▶ _Aufgaben_:
1 – Welche Ereignisse stellt die Einleitung laut dem Textauszug über den Sammelband zu Kulturtransfers in Ungarn sehr vereinfacht dar?
2 – Führe den Textauszug über den Sammelband zu Kulturtransfers in Ungarn nach seinem letzten Satz weiter.

▶ _Textauszug_:
++++++

Zu kritisieren ist außerdem, dass Leserinnen und Leser, die über wenig Hintergrundwissen zur Geschichte Ungarns und Ostmitteleuropas in der Frühen Neuzeit verfügt, es schwer haben könnten, den genauen Kontext sowie die Hintergründe der im Sammelband dargestellten Kulturtransfers zu erfassen. Die religiösen und politischen Ereignisse, welche mitunter für die sprachliche, konfessionelle und ethnische Vielfalt des ungarischen Königreichs verantwortlich waren und kulturelle Transfers dementsprechend erst möglich machten, werden leider nur am Rande thematisiert.

Dies spiegelt sich bereits in der Einleitung wider, die die hinter diesen Austauschprozessen stehenden Ereignisse – Reformation, Gegenreformation, Dreiteilung des ungarischen Königreichs, osmanische Besatzung etc. – sehr vereinfacht darstellt. In der Einleitung wird der katholischen Kirche darüber hinaus pauschal eine bedeutende Funktion in Kulturtransfers zugerechnet, wobei diese vor dem Hintergrund der Komplexität der einzelnen Transfers und vor allem deren jeweiligen sozialen und politischen Kontexten zu relativieren ist.

++++++

▶ _Material zur Auswertung_:
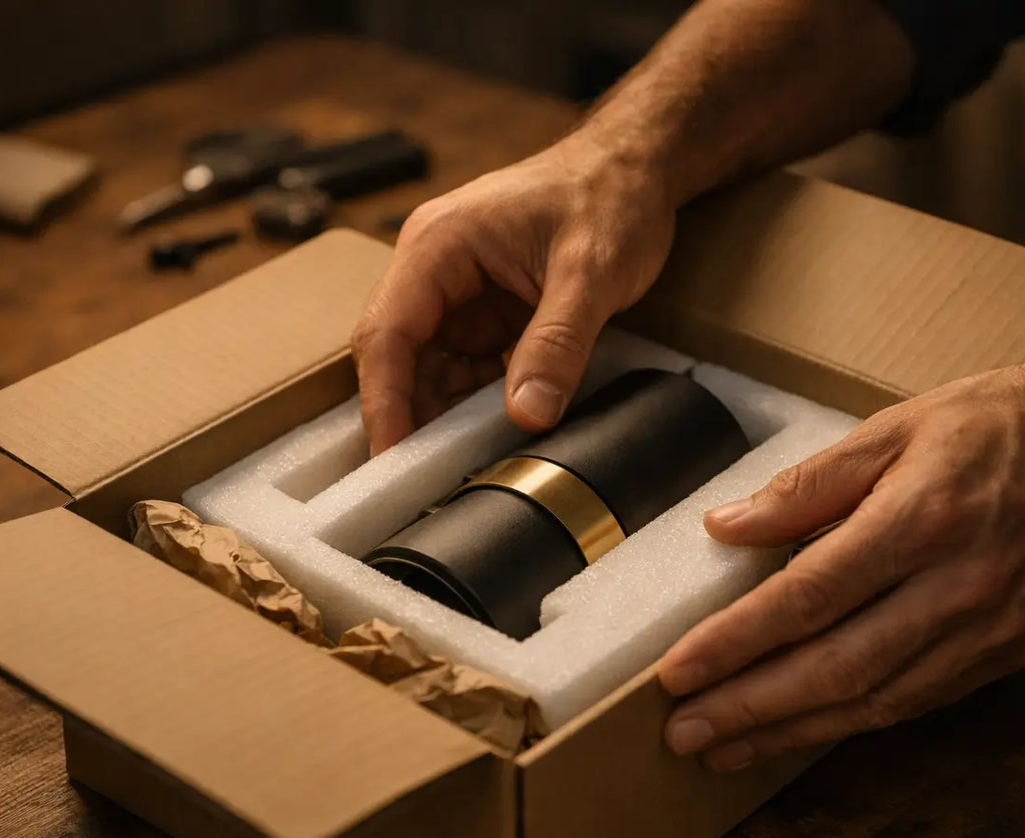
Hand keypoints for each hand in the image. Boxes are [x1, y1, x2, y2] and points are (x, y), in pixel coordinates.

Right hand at [351, 138, 676, 452]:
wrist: (640, 167)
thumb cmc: (610, 195)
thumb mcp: (591, 273)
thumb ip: (557, 345)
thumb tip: (527, 415)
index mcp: (438, 245)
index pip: (387, 333)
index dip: (384, 400)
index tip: (392, 455)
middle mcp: (435, 269)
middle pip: (399, 357)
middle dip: (409, 416)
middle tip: (423, 481)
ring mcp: (459, 293)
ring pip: (431, 369)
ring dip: (446, 415)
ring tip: (463, 467)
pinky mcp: (487, 313)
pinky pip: (467, 369)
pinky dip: (477, 404)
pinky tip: (494, 436)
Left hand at [658, 345, 1024, 770]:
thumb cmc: (1006, 420)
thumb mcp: (898, 425)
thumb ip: (808, 485)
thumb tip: (726, 527)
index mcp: (922, 518)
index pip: (806, 598)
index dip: (735, 643)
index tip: (677, 671)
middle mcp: (959, 586)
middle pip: (835, 667)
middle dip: (750, 708)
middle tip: (681, 733)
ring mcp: (991, 630)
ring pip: (875, 701)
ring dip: (792, 731)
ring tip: (725, 748)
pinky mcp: (1012, 653)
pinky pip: (918, 701)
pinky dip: (854, 722)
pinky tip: (804, 730)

++++++

▶ _Lösungen_:
1 – Reformation, Gegenreformation, Dreiteilung des ungarischen Königreichs und osmanische Besatzung.

2 –
Lässt man diese Schwächen außer Acht, so bieten die Beiträge des Sammelbandes durchaus neue Perspektiven auf die sich durch sprachliche, religiöse und ethnische Vielfalt auszeichnenden Territorien Mittel- und Osteuropas in der Frühen Neuzeit sowie deren Austausch untereinander. Der Sammelband beweist insofern das Potential der Kulturtransferforschung für den ostmitteleuropäischen Raum, in dessen nationalen Historiografien dieses Forschungskonzept bisher nur vereinzelt zum Einsatz kam.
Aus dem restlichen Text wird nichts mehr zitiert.